“The only thing we have to fear is fear itself.” – Franklin Delano Roosevelt
What is it about anxiety in golf? Is it the fact that you’re alone against the course? Or that others may be watching? Why can one small swing fix work one day, only to leave us hanging the next?
While it may have many sources, we can all agree that anxiety in golf can be a crippling opponent. However, when understood properly, it can be negated, or even turned to our advantage. Part of the problem could be a general misconception about the nature of anxiety in general. Many may believe that any amount of anxiety or nervousness is abnormal or wrong. However, the truth is quite the contrary – everyone experiences certain amounts of normal, healthy anxiety before any performance task; this should not be our concern. Rather, excessive amounts of anxiety which cause serious distress should be seen as an area for improvement. Simply experiencing anxiety is a normal response.
For proof of this we need look no further than basketball great Bill Russell, who famously threw up before important games. In fact, his teammates came to use that as a barometer that he was prepared for a big performance.
So, it is time for a newer understanding of anxiety for golfers, and all athletes. Placing the expectation on ourselves that we should never be nervous or anxious can lead to a vicious cycle of fearing anxiety itself, then getting more anxious, then becoming self-critical, which in turn leads to elevated anxiety.

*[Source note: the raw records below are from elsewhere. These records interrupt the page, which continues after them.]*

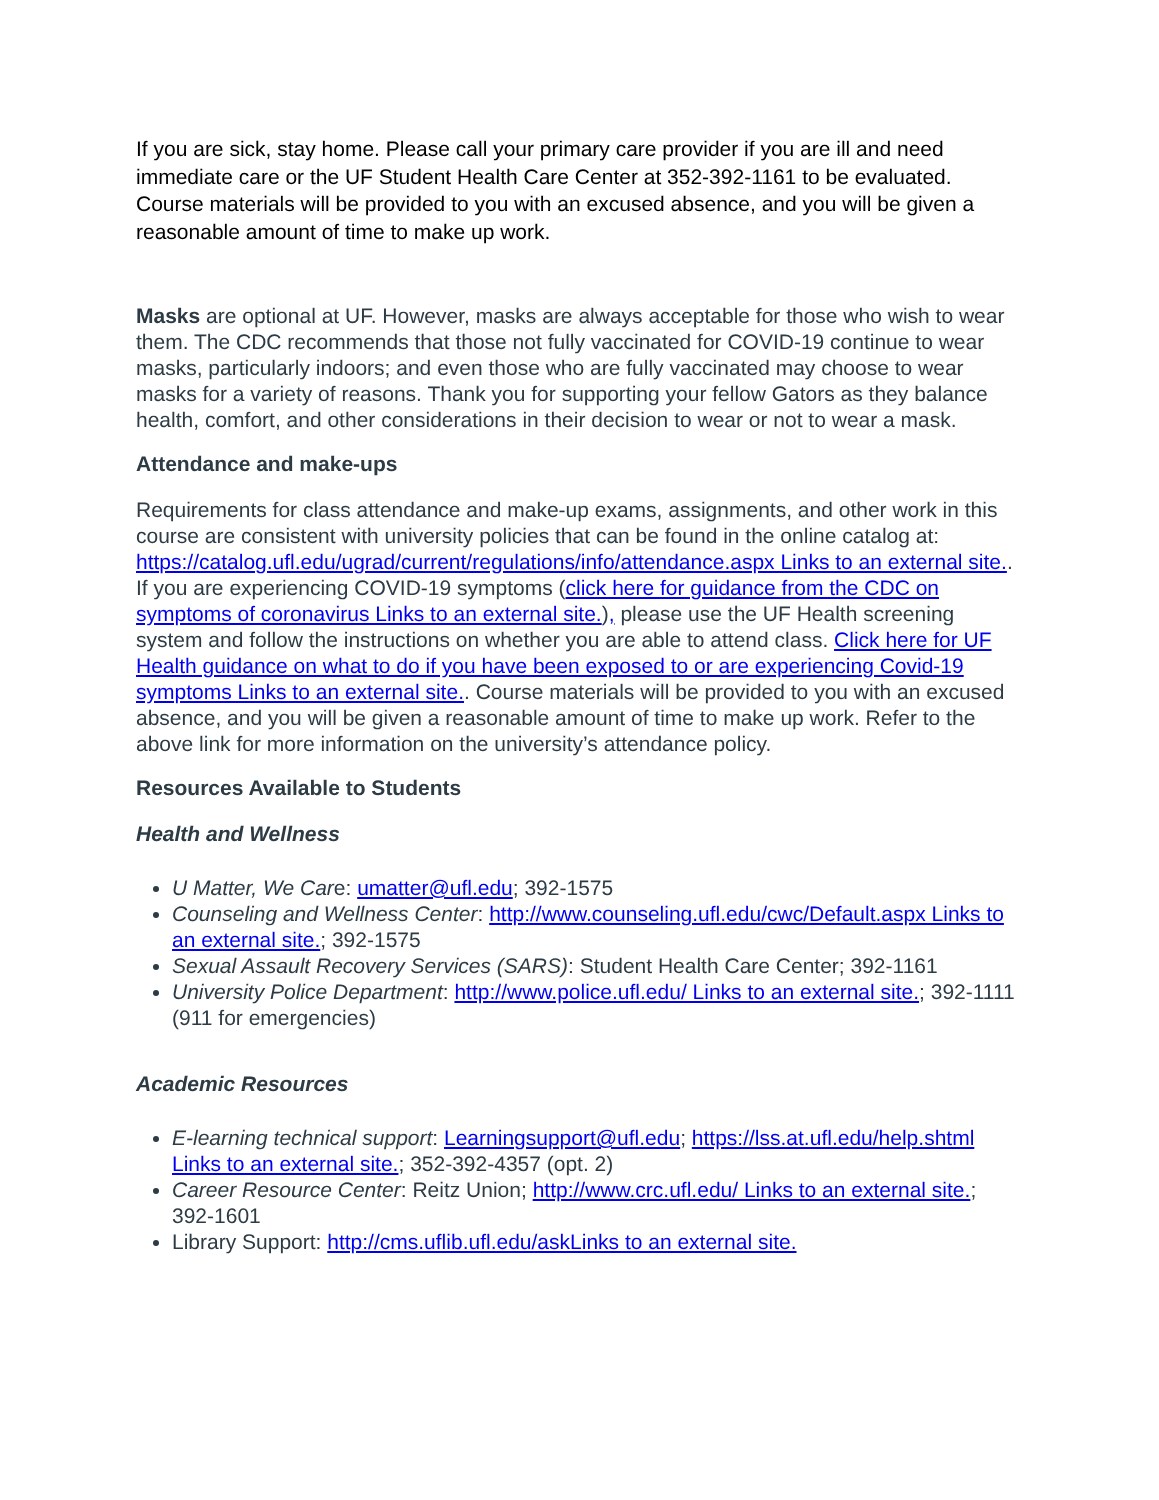If you are sick, stay home. Please call your primary care provider if you are ill and need immediate care or the UF Student Health Care Center at 352-392-1161 to be evaluated. Course materials will be provided to you with an excused absence, and you will be given a reasonable amount of time to make up work.
Masks are optional at UF. However, masks are always acceptable for those who wish to wear them. The CDC recommends that those not fully vaccinated for COVID-19 continue to wear masks, particularly indoors; and even those who are fully vaccinated may choose to wear masks for a variety of reasons. Thank you for supporting your fellow Gators as they balance health, comfort, and other considerations in their decision to wear or not to wear a mask.
Attendance and make-ups
Requirements for class attendance and make-up exams, assignments, and other work in this course are consistent with university policies that can be found in the online catalog at: https://catalog.ufl.edu/ugrad/current/regulations/info/attendance.aspx Links to an external site..
If you are experiencing COVID-19 symptoms (click here for guidance from the CDC on symptoms of coronavirus Links to an external site.), please use the UF Health screening system and follow the instructions on whether you are able to attend class. Click here for UF Health guidance on what to do if you have been exposed to or are experiencing Covid-19 symptoms Links to an external site.. Course materials will be provided to you with an excused absence, and you will be given a reasonable amount of time to make up work. Refer to the above link for more information on the university’s attendance policy.
Resources Available to Students
Health and Wellness
U Matter, We Care: umatter@ufl.edu; 392-1575
Counseling and Wellness Center: http://www.counseling.ufl.edu/cwc/Default.aspx Links to an external site.; 392-1575
Sexual Assault Recovery Services (SARS): Student Health Care Center; 392-1161
University Police Department: http://www.police.ufl.edu/ Links to an external site.; 392-1111 (911 for emergencies)
Academic Resources
E-learning technical support: Learningsupport@ufl.edu; https://lss.at.ufl.edu/help.shtml Links to an external site.; 352-392-4357 (opt. 2)
Career Resource Center: Reitz Union; http://www.crc.ufl.edu/ Links to an external site.; 392-1601
Library Support: http://cms.uflib.ufl.edu/askLinks to an external site.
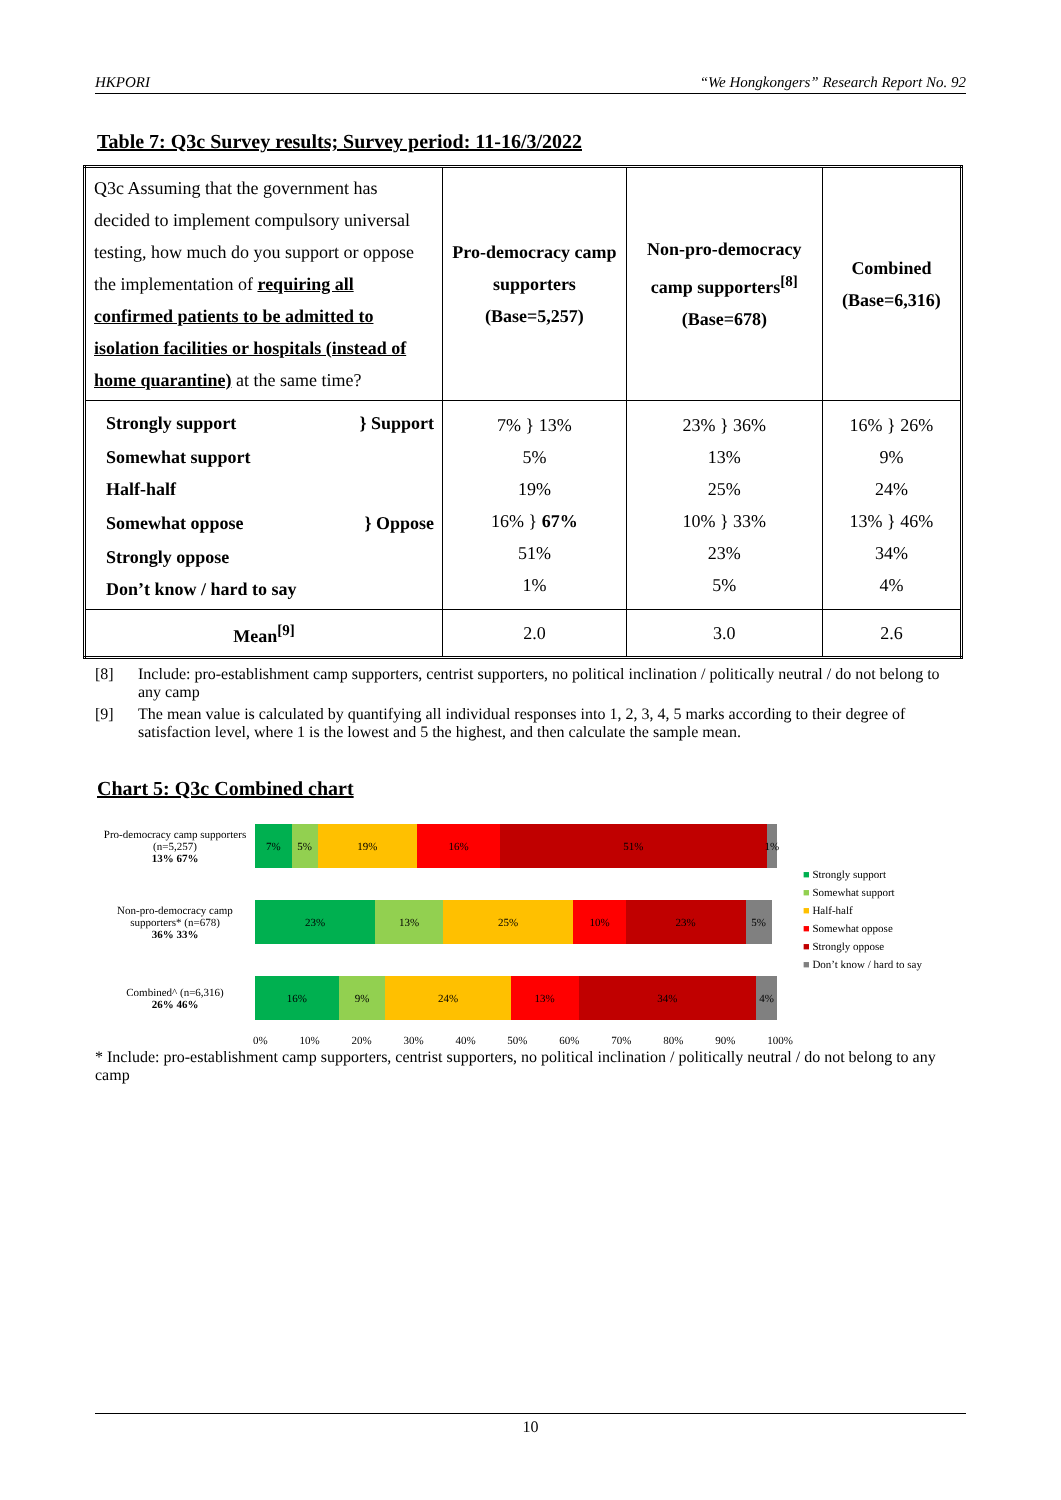HKPORI “We Hongkongers” Research Report No. 92
Table 7: Q3c Survey results; Survey period: 11-16/3/2022
| Q3c Assuming that the government has decided to implement compulsory universal testing, how much do you support or oppose the implementation of requiring all confirmed patients to be admitted to isolation facilities or hospitals (instead of home quarantine) at the same time? | Pro-democracy camp supporters (Base=5,257) | Non-pro-democracy camp supporters<sup>[8]</sup> (Base=678) | Combined (Base=6,316) |
| Strongly support } Support Somewhat support Half-half Somewhat oppose } Oppose Strongly oppose Don’t know / hard to say | 7% } 13% 5% 19% 16% } 67% 51% 1% | 23% } 36% 13% 25% 10% } 33% 23% 5% | 16% } 26% 9% 24% 13% } 46% 34% 4% |
| Mean<sup>[9]</sup> | 2.0 | 3.0 | 2.6 |
[8] Include: pro-establishment camp supporters, centrist supporters, no political inclination / politically neutral / do not belong to any camp
[9] The mean value is calculated by quantifying all individual responses into 1, 2, 3, 4, 5 marks according to their degree of satisfaction level, where 1 is the lowest and 5 the highest, and then calculate the sample mean.
Chart 5: Q3c Combined chart
Pro-democracy camp supporters (n=5,257)
13% 67%
7% 5% 19% 16% 51% 1%
Non-pro-democracy camp supporters* (n=678)
36% 33%
23% 13% 25% 10% 23% 5%
Combined^ (n=6,316)
26% 46%
16% 9% 24% 13% 34% 4%
0% 10% 20% 30% 40% 50% 60% 70% 80% 90% 100%
■ Strongly support
■ Somewhat support
■ Half-half
■ Somewhat oppose
■ Strongly oppose
■ Don’t know / hard to say
* Include: pro-establishment camp supporters, centrist supporters, no political inclination / politically neutral / do not belong to any camp
10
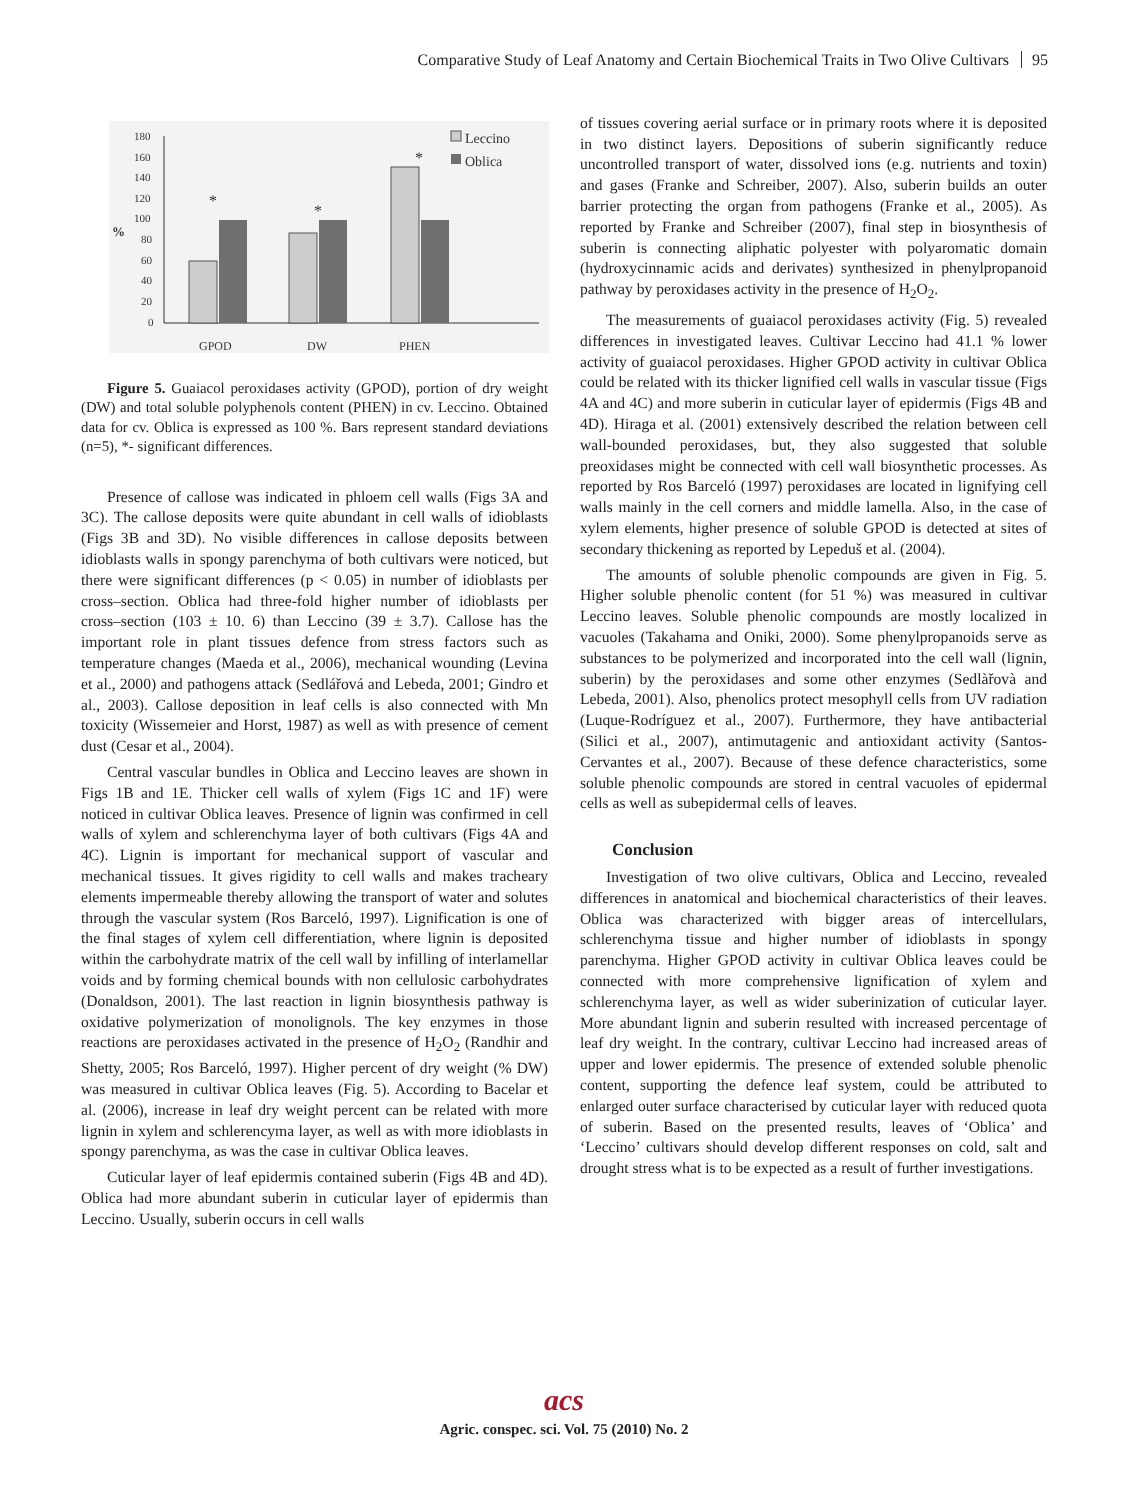Comparative Study of Leaf Anatomy and Certain Biochemical Traits in Two Olive Cultivars 95
180
160
140
120
100
80
60
40
20
0
%
GPOD
DW
PHEN
Leccino
Oblica
*
*
*
Figure 5. Guaiacol peroxidases activity (GPOD), portion of dry weight (DW) and total soluble polyphenols content (PHEN) in cv. Leccino. Obtained data for cv. Oblica is expressed as 100 %. Bars represent standard deviations (n=5), *- significant differences.
Presence of callose was indicated in phloem cell walls (Figs 3A and 3C). The callose deposits were quite abundant in cell walls of idioblasts (Figs 3B and 3D). No visible differences in callose deposits between idioblasts walls in spongy parenchyma of both cultivars were noticed, but there were significant differences (p < 0.05) in number of idioblasts per cross–section. Oblica had three-fold higher number of idioblasts per cross–section (103 ± 10. 6) than Leccino (39 ± 3.7). Callose has the important role in plant tissues defence from stress factors such as temperature changes (Maeda et al., 2006), mechanical wounding (Levina et al., 2000) and pathogens attack (Sedlářová and Lebeda, 2001; Gindro et al., 2003). Callose deposition in leaf cells is also connected with Mn toxicity (Wissemeier and Horst, 1987) as well as with presence of cement dust (Cesar et al., 2004).
Central vascular bundles in Oblica and Leccino leaves are shown in Figs 1B and 1E. Thicker cell walls of xylem (Figs 1C and 1F) were noticed in cultivar Oblica leaves. Presence of lignin was confirmed in cell walls of xylem and schlerenchyma layer of both cultivars (Figs 4A and 4C). Lignin is important for mechanical support of vascular and mechanical tissues. It gives rigidity to cell walls and makes tracheary elements impermeable thereby allowing the transport of water and solutes through the vascular system (Ros Barceló, 1997). Lignification is one of the final stages of xylem cell differentiation, where lignin is deposited within the carbohydrate matrix of the cell wall by infilling of interlamellar voids and by forming chemical bounds with non cellulosic carbohydrates (Donaldson, 2001). The last reaction in lignin biosynthesis pathway is oxidative polymerization of monolignols. The key enzymes in those reactions are peroxidases activated in the presence of H<sub>2</sub>O<sub>2</sub> (Randhir and Shetty, 2005; Ros Barceló, 1997). Higher percent of dry weight (% DW) was measured in cultivar Oblica leaves (Fig. 5). According to Bacelar et al. (2006), increase in leaf dry weight percent can be related with more lignin in xylem and schlerencyma layer, as well as with more idioblasts in spongy parenchyma, as was the case in cultivar Oblica leaves.
Cuticular layer of leaf epidermis contained suberin (Figs 4B and 4D). Oblica had more abundant suberin in cuticular layer of epidermis than Leccino. Usually, suberin occurs in cell walls
of tissues covering aerial surface or in primary roots where it is deposited in two distinct layers. Depositions of suberin significantly reduce uncontrolled transport of water, dissolved ions (e.g. nutrients and toxin) and gases (Franke and Schreiber, 2007). Also, suberin builds an outer barrier protecting the organ from pathogens (Franke et al., 2005). As reported by Franke and Schreiber (2007), final step in biosynthesis of suberin is connecting aliphatic polyester with polyaromatic domain (hydroxycinnamic acids and derivates) synthesized in phenylpropanoid pathway by peroxidases activity in the presence of H<sub>2</sub>O<sub>2</sub>.
The measurements of guaiacol peroxidases activity (Fig. 5) revealed differences in investigated leaves. Cultivar Leccino had 41.1 % lower activity of guaiacol peroxidases. Higher GPOD activity in cultivar Oblica could be related with its thicker lignified cell walls in vascular tissue (Figs 4A and 4C) and more suberin in cuticular layer of epidermis (Figs 4B and 4D). Hiraga et al. (2001) extensively described the relation between cell wall-bounded peroxidases, but, they also suggested that soluble preoxidases might be connected with cell wall biosynthetic processes. As reported by Ros Barceló (1997) peroxidases are located in lignifying cell walls mainly in the cell corners and middle lamella. Also, in the case of xylem elements, higher presence of soluble GPOD is detected at sites of secondary thickening as reported by Lepeduš et al. (2004).
The amounts of soluble phenolic compounds are given in Fig. 5. Higher soluble phenolic content (for 51 %) was measured in cultivar Leccino leaves. Soluble phenolic compounds are mostly localized in vacuoles (Takahama and Oniki, 2000). Some phenylpropanoids serve as substances to be polymerized and incorporated into the cell wall (lignin, suberin) by the peroxidases and some other enzymes (Sedlàřovà and Lebeda, 2001). Also, phenolics protect mesophyll cells from UV radiation (Luque-Rodríguez et al., 2007). Furthermore, they have antibacterial (Silici et al., 2007), antimutagenic and antioxidant activity (Santos-Cervantes et al., 2007). Because of these defence characteristics, some soluble phenolic compounds are stored in central vacuoles of epidermal cells as well as subepidermal cells of leaves.
Conclusion
Investigation of two olive cultivars, Oblica and Leccino, revealed differences in anatomical and biochemical characteristics of their leaves. Oblica was characterized with bigger areas of intercellulars, schlerenchyma tissue and higher number of idioblasts in spongy parenchyma. Higher GPOD activity in cultivar Oblica leaves could be connected with more comprehensive lignification of xylem and schlerenchyma layer, as well as wider suberinization of cuticular layer. More abundant lignin and suberin resulted with increased percentage of leaf dry weight. In the contrary, cultivar Leccino had increased areas of upper and lower epidermis. The presence of extended soluble phenolic content, supporting the defence leaf system, could be attributed to enlarged outer surface characterised by cuticular layer with reduced quota of suberin. Based on the presented results, leaves of ‘Oblica’ and ‘Leccino’ cultivars should develop different responses on cold, salt and drought stress what is to be expected as a result of further investigations.
acs
Agric. conspec. sci. Vol. 75 (2010) No. 2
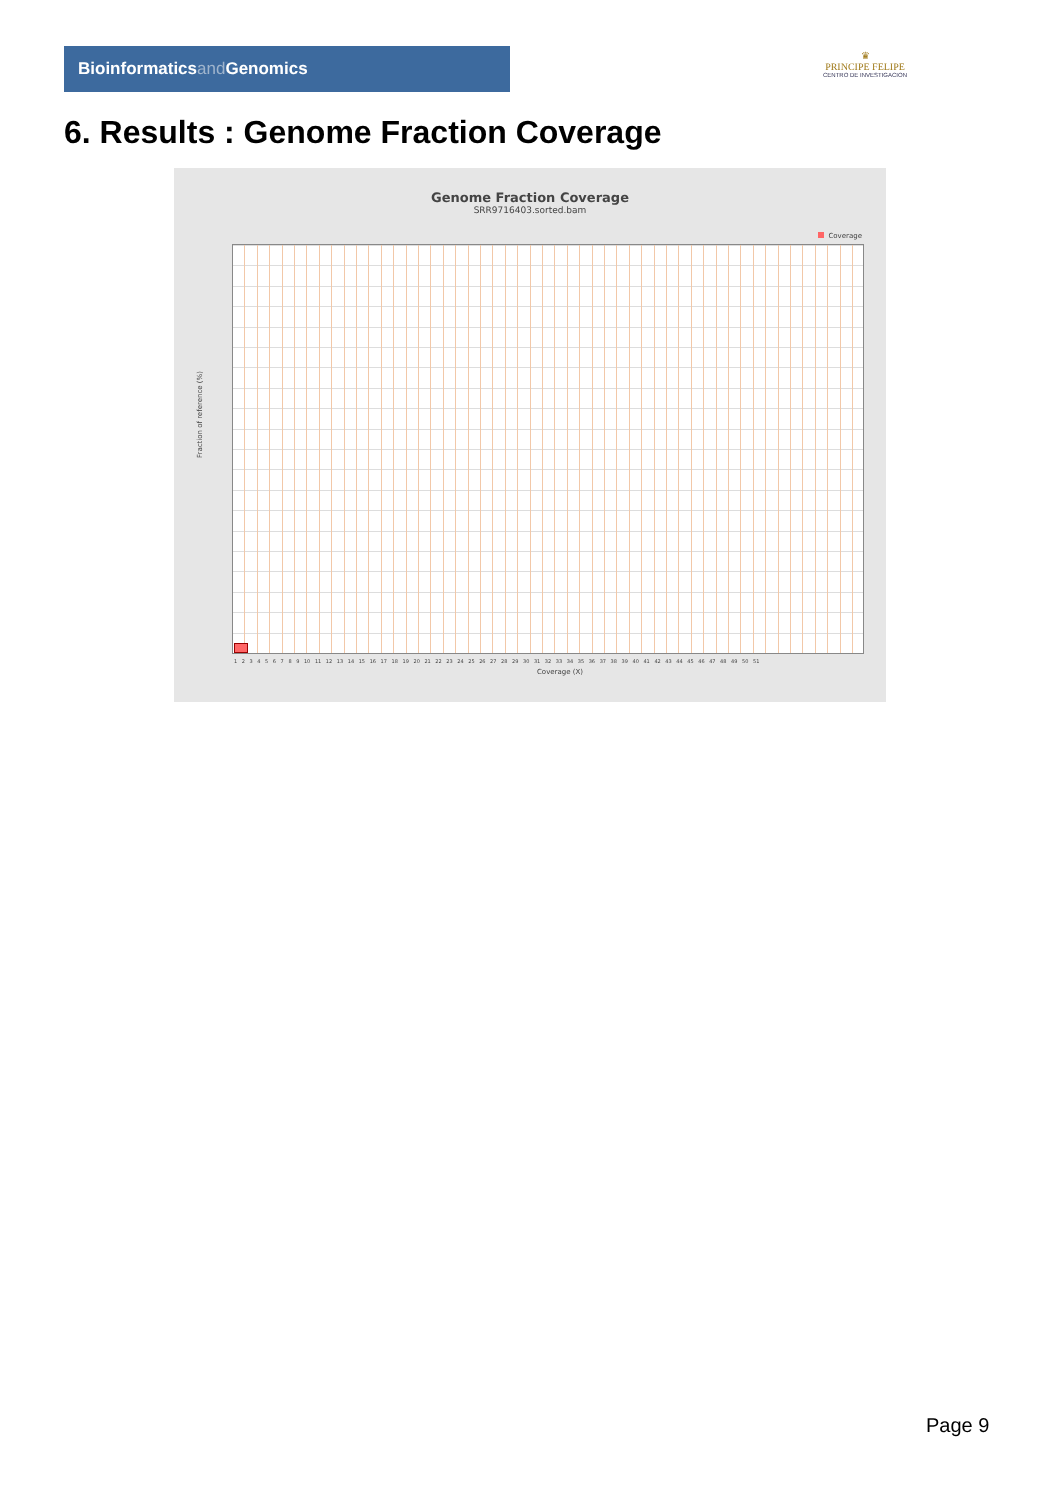Bioinformaticsand Genomics
♛
PRINCIPE FELIPE
CENTRO DE INVESTIGACION
6. Results : Genome Fraction Coverage
Genome Fraction Coverage
SRR9716403.sorted.bam
Coverage
Fraction of reference (%)
1 2 3 4 5 6 7 8 9 10 11 12 13 14 15 16 17 18 19 20 21 22 23 24 25 26 27 28 29 30 31 32 33 34 35 36 37 38 39 40 41 42 43 44 45 46 47 48 49 50 51
Coverage (X)
Page 9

Instead, our understanding of anxiety should be that nervousness and anxiety is a natural response, experienced by everyone, to stressful performance situations. If we find ourselves becoming excessively nervous (as possibly indicated by some responses such as clammy hands, negative self-talk, or upset stomach), it might be time for some calming exercises such as a breathing-centering routine, stepping back from the ball and starting our pre-shot routine over, or some positive visualizations. The final key to understanding anxiety is to remember that different people experience anxiety differently. The key is learning our own anxiety responses and how we perform under duress, and modifying our routing accordingly.